### Source data ###

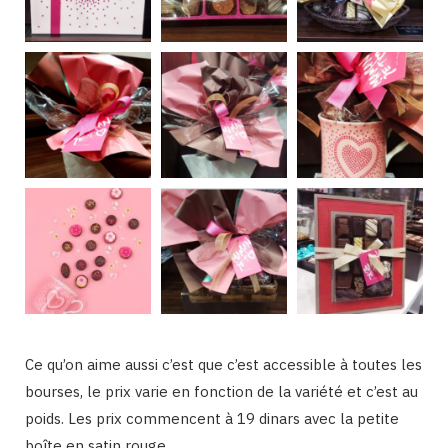
Ce qu’on aime aussi c’est que c’est accessible à toutes les
bourses, le prix varie en fonction de la variété et c’est au
poids. Les prix commencent à 19 dinars avec la petite
boîte en satin rouge.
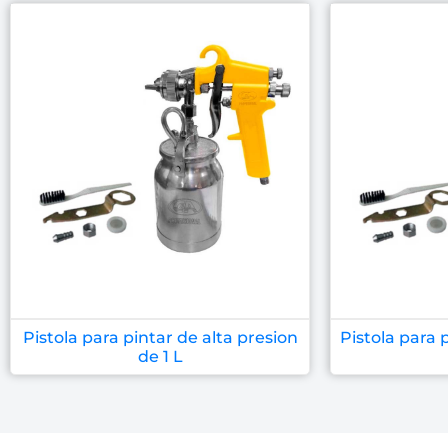
Pistola para pintar de alta presion
Pistola para 
de 1 L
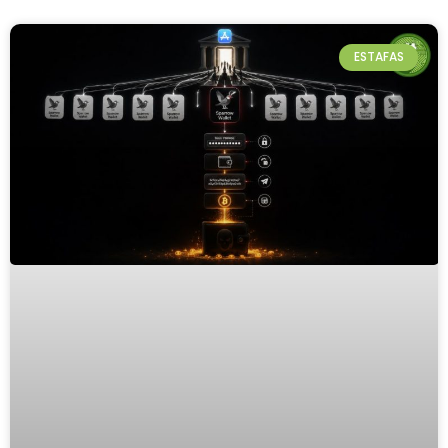
ESTAFAS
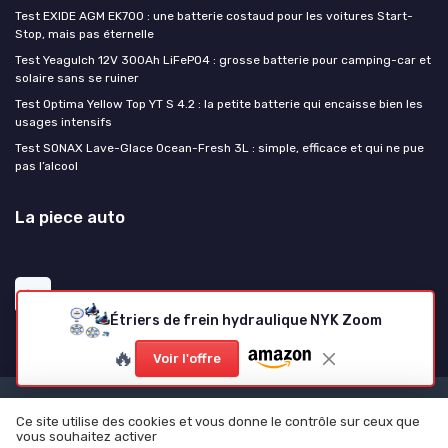
Test EXIDE AGM EK700 : une batterie costaud pour les voitures Start-
Stop, mais pas éternelle
Test Yeagulch 12V 300Ah LiFePO4 : grosse batterie pour camping-car et
solaire sans se ruiner
Test Optima Yellow Top YT S 4.2 : la petite batterie qui encaisse bien les
usages intensifs
Test SONAX Lave-Glace Ocean-Fresh 3L : simple, efficace et qui ne pue
pas l’alcool
La piece auto
Étriers de frein hydraulique NYK Zoom
🔥
Voir l'offre
Mentions légales
Politique de confidentialité
Ce site utilise des cookies et vous donne le contrôle sur ceux que
vous souhaitez activer
© La piece auto 2026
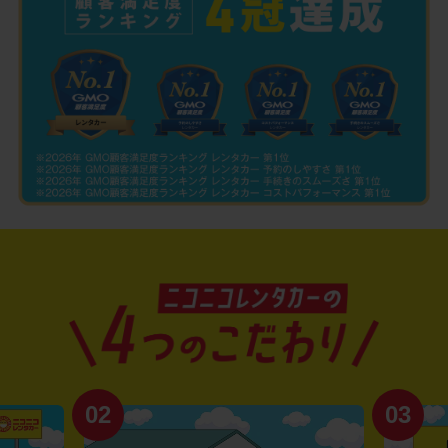
02
03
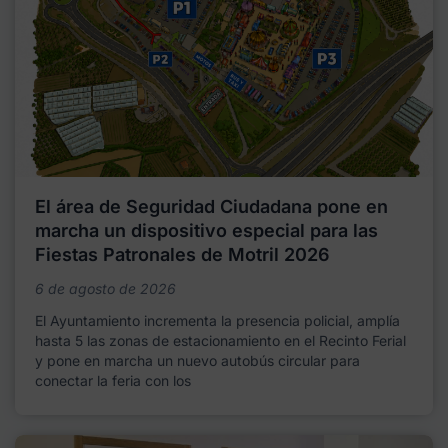
El área de Seguridad Ciudadana pone en
marcha un dispositivo especial para las
Fiestas Patronales de Motril 2026
6 de agosto de 2026
El Ayuntamiento incrementa la presencia policial, amplía
hasta 5 las zonas de estacionamiento en el Recinto Ferial
y pone en marcha un nuevo autobús circular para
conectar la feria con los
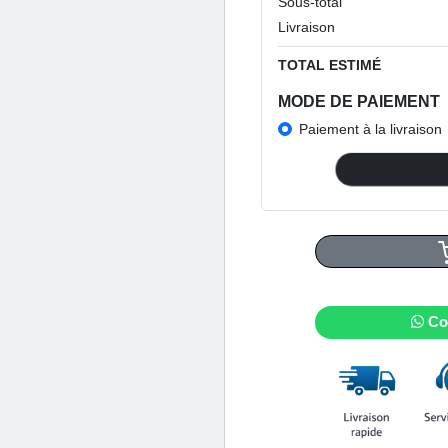
Sous-total
Livraison
TOTAL ESTIMÉ
MODE DE PAIEMENT
Paiement à la livraison
Co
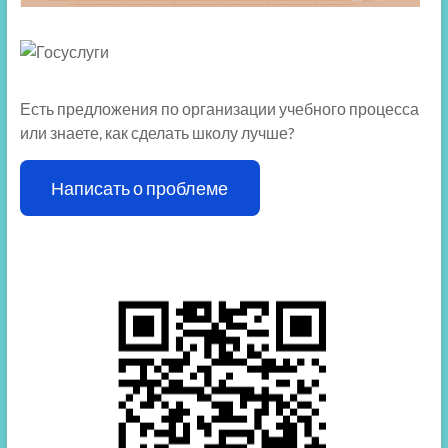
Есть предложения по организации учебного процесса
или знаете, как сделать школу лучше?
Написать о проблеме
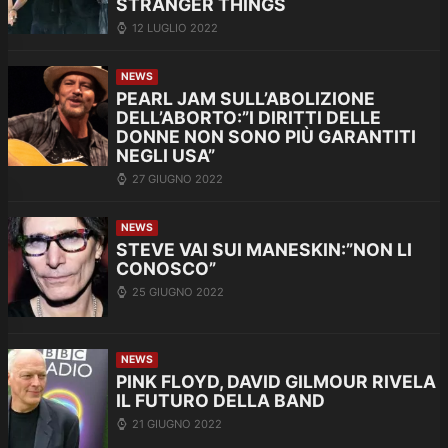
STRANGER THINGS
12 LUGLIO 2022
NEWS
PEARL JAM SULL’ABOLIZIONE
DELL’ABORTO:”I DIRITTI DELLE
DONNE NON SONO PIÙ GARANTITI
NEGLI USA”
27 GIUGNO 2022
NEWS
STEVE VAI SUI MANESKIN:”NON LI
CONOSCO”
25 GIUGNO 2022
NEWS
PINK FLOYD, DAVID GILMOUR RIVELA
IL FUTURO DELLA BAND
21 GIUGNO 2022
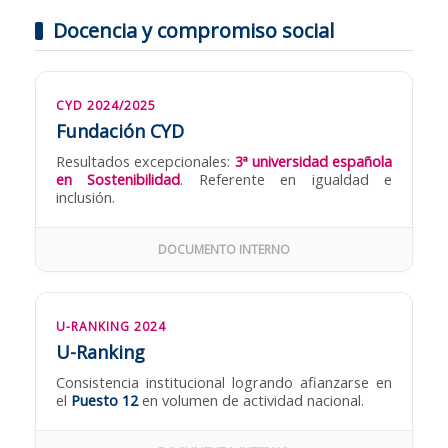
Docencia y compromiso social
CYD 2024/2025
Fundación CYD
Resultados excepcionales:
3ª universidad española
en Sostenibilidad
. Referente en igualdad e
inclusión.
DOCUMENTO INTERNO
U-RANKING 2024
U-Ranking
Consistencia institucional logrando afianzarse en
el
Puesto 12
en volumen de actividad nacional.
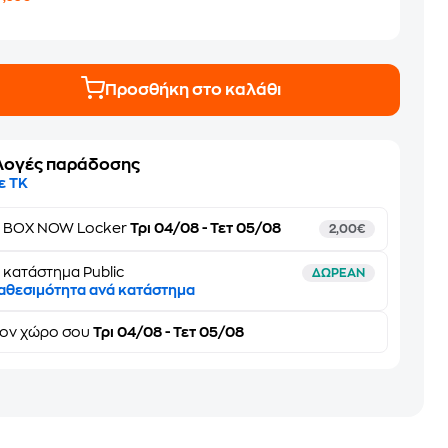
8
Προσθήκη στο καλάθι
λογές παράδοσης
ε ΤΚ
ε
BOX NOW Locker
Τρι 04/08 - Τετ 05/08
2,00€
 κατάστημα Public
ΔΩΡΕΑΝ
αθεσιμότητα ανά κατάστημα
τον
χώρο σου
Τρι 04/08 - Τετ 05/08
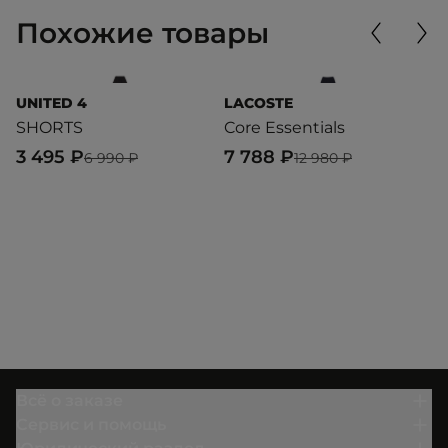
Похожие товары
UNITED 4
LACOSTE
P
SHORTS
Core Essentials
T
3 495 ₽
7 788 ₽
2
6 990 ₽
12 980 ₽
Всё о заказе
Сервис и помощь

###

The data above needs to be retyped exactly, with the images left out.

Ce qu’on aime aussi c’est que c’est accessible à toutes les
bourses, le prix varie en fonction de la variété et c’est au
poids. Les prix commencent à 19 dinars avec la petite
boîte en satin rouge.
Pistola para pintar de alta presion
Pistola para 
de 1 L
ESTAFAS
Test EXIDE AGM EK700 : une batterie costaud pour les voitures Start-
Stop, mais pas éternelle
Test Yeagulch 12V 300Ah LiFePO4 : grosse batterie pour camping-car et
solaire sans se ruiner
Test Optima Yellow Top YT S 4.2 : la petite batterie qui encaisse bien les
usages intensifs
Test SONAX Lave-Glace Ocean-Fresh 3L : simple, efficace et qui ne pue
pas l’alcool
La piece auto
Étriers de frein hydraulique NYK Zoom
🔥
Voir l'offre
Mentions légales
Politique de confidentialité
Ce site utilise des cookies et vous donne le contrôle sur ceux que
vous souhaitez activer
© La piece auto 2026
02
03
El área de Seguridad Ciudadana pone en
marcha un dispositivo especial para las
Fiestas Patronales de Motril 2026
6 de agosto de 2026
El Ayuntamiento incrementa la presencia policial, amplía
hasta 5 las zonas de estacionamiento en el Recinto Ferial
y pone en marcha un nuevo autobús circular para
conectar la feria con los
Sous-total
Livraison
TOTAL ESTIMÉ
MODE DE PAIEMENT
Paiement à la livraison
Co
Есть предложения по организации учебного процесса
или знаете, как сделать школу лучше?
Написать о проблеме
STRANGER THINGS
12 LUGLIO 2022
NEWS
PEARL JAM SULL’ABOLIZIONE
DELL’ABORTO:”I DIRITTI DELLE
DONNE NON SONO PIÙ GARANTITI
NEGLI USA”
27 GIUGNO 2022
NEWS
STEVE VAI SUI MANESKIN:”NON LI
CONOSCO”
25 GIUGNO 2022
NEWS
PINK FLOYD, DAVID GILMOUR RIVELA
IL FUTURO DELLA BAND
21 GIUGNO 2022
Docencia y compromiso social
CYD 2024/2025
Fundación CYD
Resultados excepcionales:
3ª universidad española
en Sostenibilidad
. Referente en igualdad e
inclusión.
DOCUMENTO INTERNO
U-RANKING 2024
U-Ranking
Consistencia institucional logrando afianzarse en
el
Puesto 12
en volumen de actividad nacional.
8
Προσθήκη στο καλάθι
λογές παράδοσης
ε ΤΚ
ε
BOX NOW Locker
Τρι 04/08 - Τετ 05/08
2,00€
 κατάστημα Public
ΔΩΡΕΑΝ
αθεσιμότητα ανά κατάστημα
τον
χώρο σου
Τρι 04/08 - Τετ 05/08
Похожие товары
UNITED 4
LACOSTE
P
SHORTS
Core Essentials
T
3 495 ₽
7 788 ₽
2
6 990 ₽
12 980 ₽
Всё о заказе
Сервис и помощь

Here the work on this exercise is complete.